Stored records:
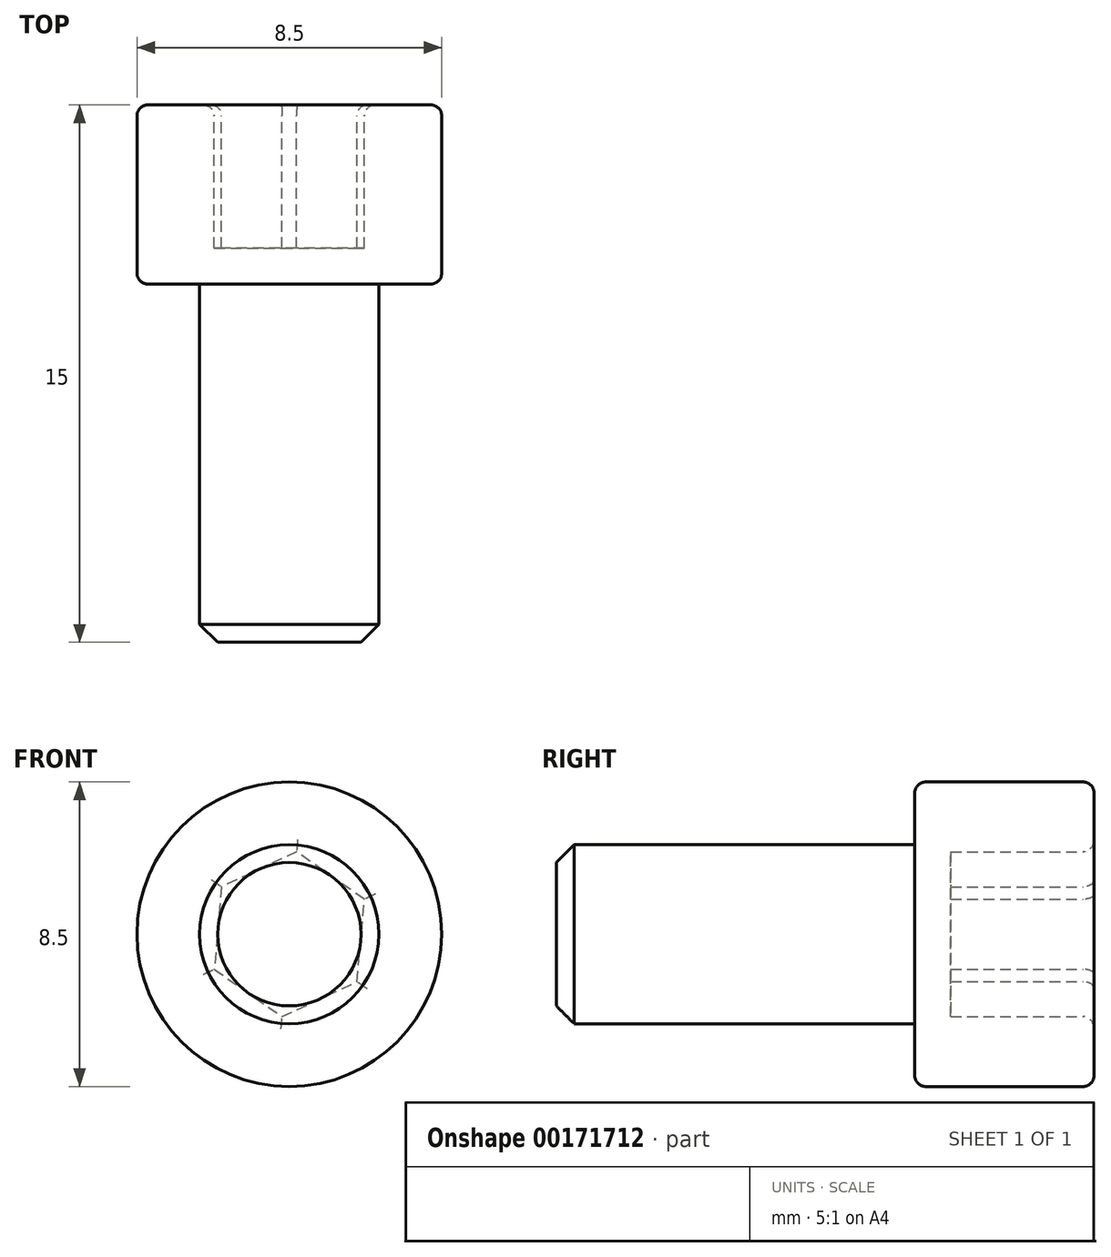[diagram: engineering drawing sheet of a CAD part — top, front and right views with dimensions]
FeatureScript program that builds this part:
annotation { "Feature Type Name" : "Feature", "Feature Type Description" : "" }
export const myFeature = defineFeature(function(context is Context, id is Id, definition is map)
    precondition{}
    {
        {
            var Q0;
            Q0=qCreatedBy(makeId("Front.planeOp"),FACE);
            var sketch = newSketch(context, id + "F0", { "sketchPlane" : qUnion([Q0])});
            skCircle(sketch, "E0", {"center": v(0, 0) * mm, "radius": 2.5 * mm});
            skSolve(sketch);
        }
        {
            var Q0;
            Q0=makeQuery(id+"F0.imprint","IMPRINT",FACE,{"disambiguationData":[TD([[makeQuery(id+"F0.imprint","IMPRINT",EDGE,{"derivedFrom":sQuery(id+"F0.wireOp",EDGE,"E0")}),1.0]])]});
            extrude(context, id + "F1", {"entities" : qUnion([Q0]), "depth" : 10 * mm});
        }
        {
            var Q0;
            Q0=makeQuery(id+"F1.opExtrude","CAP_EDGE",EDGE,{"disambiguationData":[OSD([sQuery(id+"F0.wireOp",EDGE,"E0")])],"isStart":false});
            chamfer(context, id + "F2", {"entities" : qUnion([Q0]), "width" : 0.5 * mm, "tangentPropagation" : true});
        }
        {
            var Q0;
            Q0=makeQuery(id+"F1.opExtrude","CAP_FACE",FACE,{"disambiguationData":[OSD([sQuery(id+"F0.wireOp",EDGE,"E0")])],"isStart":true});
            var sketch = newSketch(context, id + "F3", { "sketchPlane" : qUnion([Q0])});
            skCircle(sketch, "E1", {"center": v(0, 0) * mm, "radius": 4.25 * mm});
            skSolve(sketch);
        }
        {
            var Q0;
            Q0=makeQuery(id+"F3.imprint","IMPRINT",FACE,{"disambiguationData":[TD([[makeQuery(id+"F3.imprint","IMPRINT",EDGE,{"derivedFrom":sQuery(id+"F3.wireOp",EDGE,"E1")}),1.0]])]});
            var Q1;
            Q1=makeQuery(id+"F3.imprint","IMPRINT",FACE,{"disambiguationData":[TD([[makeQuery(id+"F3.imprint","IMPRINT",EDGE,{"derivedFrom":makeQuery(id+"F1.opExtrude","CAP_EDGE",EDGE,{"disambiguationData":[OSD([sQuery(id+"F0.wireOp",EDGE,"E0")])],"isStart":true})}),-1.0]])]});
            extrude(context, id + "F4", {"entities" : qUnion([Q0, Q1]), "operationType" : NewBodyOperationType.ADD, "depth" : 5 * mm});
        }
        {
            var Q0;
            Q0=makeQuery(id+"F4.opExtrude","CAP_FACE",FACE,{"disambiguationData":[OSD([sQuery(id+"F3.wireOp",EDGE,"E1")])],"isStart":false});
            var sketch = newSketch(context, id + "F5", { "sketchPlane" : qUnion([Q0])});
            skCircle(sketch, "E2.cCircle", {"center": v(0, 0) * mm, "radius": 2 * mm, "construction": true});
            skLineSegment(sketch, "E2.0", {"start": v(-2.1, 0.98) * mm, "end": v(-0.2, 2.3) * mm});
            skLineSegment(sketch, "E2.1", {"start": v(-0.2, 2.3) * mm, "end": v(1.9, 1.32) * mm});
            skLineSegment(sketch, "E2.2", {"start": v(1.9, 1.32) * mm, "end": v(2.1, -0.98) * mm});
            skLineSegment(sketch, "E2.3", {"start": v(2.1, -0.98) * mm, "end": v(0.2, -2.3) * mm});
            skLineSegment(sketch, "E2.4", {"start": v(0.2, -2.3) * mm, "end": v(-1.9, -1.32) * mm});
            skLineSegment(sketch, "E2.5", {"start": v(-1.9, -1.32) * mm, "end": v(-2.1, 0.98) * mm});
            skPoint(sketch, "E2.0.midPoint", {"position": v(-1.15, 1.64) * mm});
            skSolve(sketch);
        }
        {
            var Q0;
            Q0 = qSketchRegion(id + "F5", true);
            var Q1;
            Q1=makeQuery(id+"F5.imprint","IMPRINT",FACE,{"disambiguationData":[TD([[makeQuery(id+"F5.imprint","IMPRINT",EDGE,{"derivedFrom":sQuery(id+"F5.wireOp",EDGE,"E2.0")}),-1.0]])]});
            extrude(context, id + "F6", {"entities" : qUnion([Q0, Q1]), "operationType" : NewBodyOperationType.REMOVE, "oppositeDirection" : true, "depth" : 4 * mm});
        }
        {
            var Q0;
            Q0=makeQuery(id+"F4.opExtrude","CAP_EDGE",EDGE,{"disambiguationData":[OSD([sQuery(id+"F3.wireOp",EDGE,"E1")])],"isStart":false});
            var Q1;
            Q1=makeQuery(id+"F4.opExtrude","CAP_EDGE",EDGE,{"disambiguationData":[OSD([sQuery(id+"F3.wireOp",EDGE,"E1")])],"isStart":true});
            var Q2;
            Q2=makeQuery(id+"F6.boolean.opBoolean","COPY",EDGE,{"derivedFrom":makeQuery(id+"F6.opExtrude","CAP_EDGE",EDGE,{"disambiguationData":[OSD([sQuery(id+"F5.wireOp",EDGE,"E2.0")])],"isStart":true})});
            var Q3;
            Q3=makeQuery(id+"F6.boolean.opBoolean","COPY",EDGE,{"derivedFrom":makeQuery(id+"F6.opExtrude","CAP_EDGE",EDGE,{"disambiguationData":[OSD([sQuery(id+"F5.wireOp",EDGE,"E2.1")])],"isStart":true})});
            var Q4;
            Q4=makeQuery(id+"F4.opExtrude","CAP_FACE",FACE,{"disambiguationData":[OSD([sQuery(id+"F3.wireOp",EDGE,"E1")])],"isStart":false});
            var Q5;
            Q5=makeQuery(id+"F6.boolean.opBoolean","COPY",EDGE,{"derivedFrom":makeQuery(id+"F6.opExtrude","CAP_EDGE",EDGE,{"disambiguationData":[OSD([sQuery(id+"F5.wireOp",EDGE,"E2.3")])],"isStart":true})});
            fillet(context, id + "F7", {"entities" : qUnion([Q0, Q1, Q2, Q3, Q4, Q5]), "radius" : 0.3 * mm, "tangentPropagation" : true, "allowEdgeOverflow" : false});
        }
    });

What you are asked to do: Count the lines in the rows above that contain the string "opBoolean", treating case as significant. Reply with that number alone.

Task result: 3